#### [Problem]
After the line containing "[44,604,63,621] (3) -> (759, 466) none", copy nothing more; up to and including it, copy every line of the listing exactly from the first, leaving out the pictures.

——

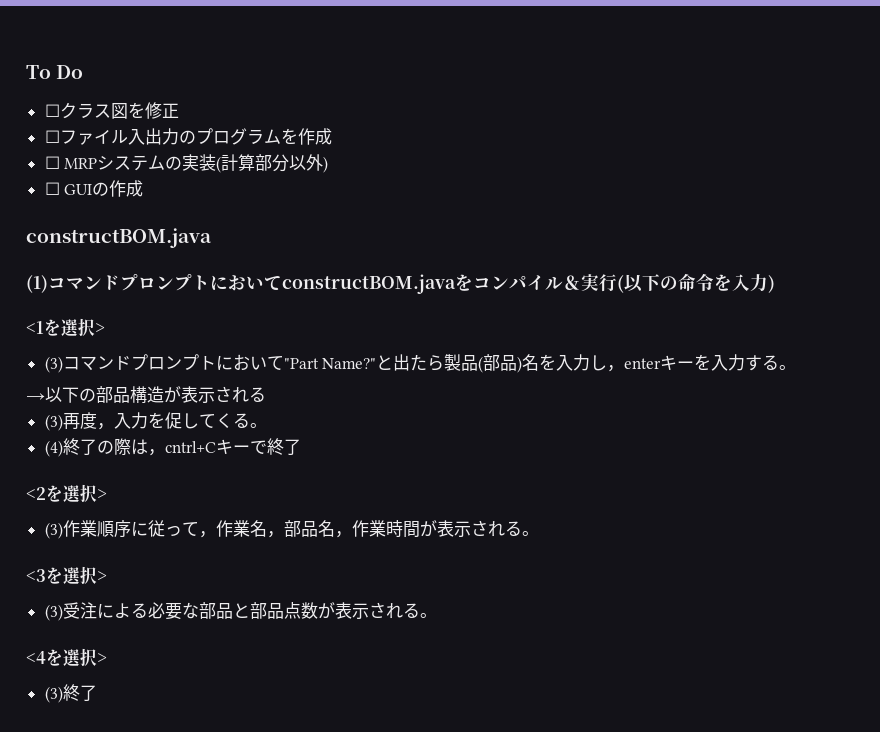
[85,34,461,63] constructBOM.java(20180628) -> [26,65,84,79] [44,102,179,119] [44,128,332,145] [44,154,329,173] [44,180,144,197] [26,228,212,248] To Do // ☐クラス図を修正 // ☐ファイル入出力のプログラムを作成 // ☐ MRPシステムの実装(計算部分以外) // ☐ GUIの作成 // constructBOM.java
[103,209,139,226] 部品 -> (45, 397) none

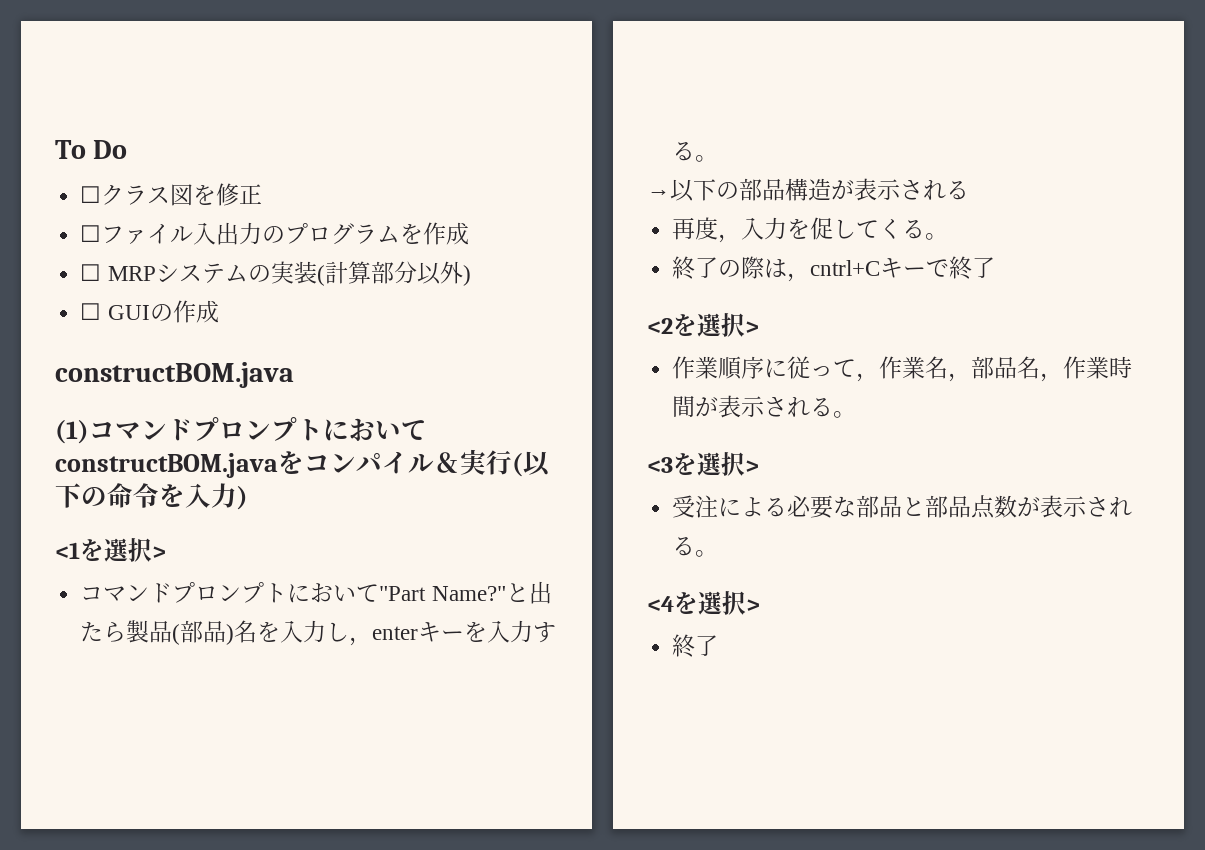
[44,356,63,373] (3) -> (166, 552) none
[44,414,63,431] (3) -> (969, 190) none
[44,440,63,457] (4) -> (949, 236) none
[44,522,63,539] (3) -> (759, 327) none
[44,604,63,621] (3) -> (759, 466) none
[44,686,63,703] (3) -> (760, 605) none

——

#### [Result of this task]
[85,34,461,63] constructBOM.java(20180628) -> [26,65,84,79] [44,102,179,119] [44,128,332,145] [44,154,329,173] [44,180,144,197] [26,228,212,248] To Do // ☐クラス図を修正 // ☐ファイル入出力のプログラムを作成 // ☐ MRPシステムの実装(計算部分以外) // ☐ GUIの作成 // constructBOM.java
[103,209,139,226] 部品 -> (45, 397) none

[44,356,63,373] (3) -> (166, 552) none
[44,414,63,431] (3) -> (969, 190) none
[44,440,63,457] (4) -> (949, 236) none
[44,522,63,539] (3) -> (759, 327) none
[44,604,63,621] (3) -> (759, 466) none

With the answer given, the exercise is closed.